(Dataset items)
···

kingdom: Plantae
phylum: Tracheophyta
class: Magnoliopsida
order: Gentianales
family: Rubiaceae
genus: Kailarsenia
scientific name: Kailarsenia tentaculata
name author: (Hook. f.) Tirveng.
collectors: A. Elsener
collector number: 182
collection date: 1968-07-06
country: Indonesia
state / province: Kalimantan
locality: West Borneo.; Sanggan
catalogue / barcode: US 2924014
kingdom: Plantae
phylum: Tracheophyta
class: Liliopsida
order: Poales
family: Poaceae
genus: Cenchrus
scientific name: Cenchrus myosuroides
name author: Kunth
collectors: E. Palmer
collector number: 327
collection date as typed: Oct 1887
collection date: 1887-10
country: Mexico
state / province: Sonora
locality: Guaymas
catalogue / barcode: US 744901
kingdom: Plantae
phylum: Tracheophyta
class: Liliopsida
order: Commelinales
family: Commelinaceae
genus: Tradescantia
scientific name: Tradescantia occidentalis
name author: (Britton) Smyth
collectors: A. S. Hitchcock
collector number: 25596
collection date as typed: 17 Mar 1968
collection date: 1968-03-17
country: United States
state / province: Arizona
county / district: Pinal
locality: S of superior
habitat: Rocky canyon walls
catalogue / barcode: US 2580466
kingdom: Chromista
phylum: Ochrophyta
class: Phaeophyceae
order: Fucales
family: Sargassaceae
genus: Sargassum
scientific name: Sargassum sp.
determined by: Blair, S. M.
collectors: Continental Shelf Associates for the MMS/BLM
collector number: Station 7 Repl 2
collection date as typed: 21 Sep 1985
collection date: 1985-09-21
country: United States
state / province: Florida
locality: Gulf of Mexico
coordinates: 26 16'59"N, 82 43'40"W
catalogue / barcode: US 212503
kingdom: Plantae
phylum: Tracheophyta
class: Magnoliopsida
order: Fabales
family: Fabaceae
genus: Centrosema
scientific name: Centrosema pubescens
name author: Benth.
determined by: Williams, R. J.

···

Goal |
Rewrite only the part of the records that opens with the line containing "catalogue / barcode: US 2924014" and closes with the line containing "kingdom: Chromista", putting "collector no." in place of "collector number" and keeping everything else the same.

Response to this exercise |
catalogue / barcode: US 2924014
kingdom: Plantae
phylum: Tracheophyta
class: Liliopsida
order: Poales
family: Poaceae
genus: Cenchrus
scientific name: Cenchrus myosuroides
name author: Kunth
collectors: E. Palmer
collector no.: 327
collection date as typed: Oct 1887
collection date: 1887-10
country: Mexico
state / province: Sonora
locality: Guaymas
catalogue / barcode: US 744901
kingdom: Plantae
phylum: Tracheophyta
class: Liliopsida
order: Commelinales
family: Commelinaceae
genus: Tradescantia
scientific name: Tradescantia occidentalis
name author: (Britton) Smyth
collectors: A. S. Hitchcock
collector no.: 25596
collection date as typed: 17 Mar 1968
collection date: 1968-03-17
country: United States
state / province: Arizona
county / district: Pinal
locality: S of superior
habitat: Rocky canyon walls
catalogue / barcode: US 2580466
kingdom: Chromista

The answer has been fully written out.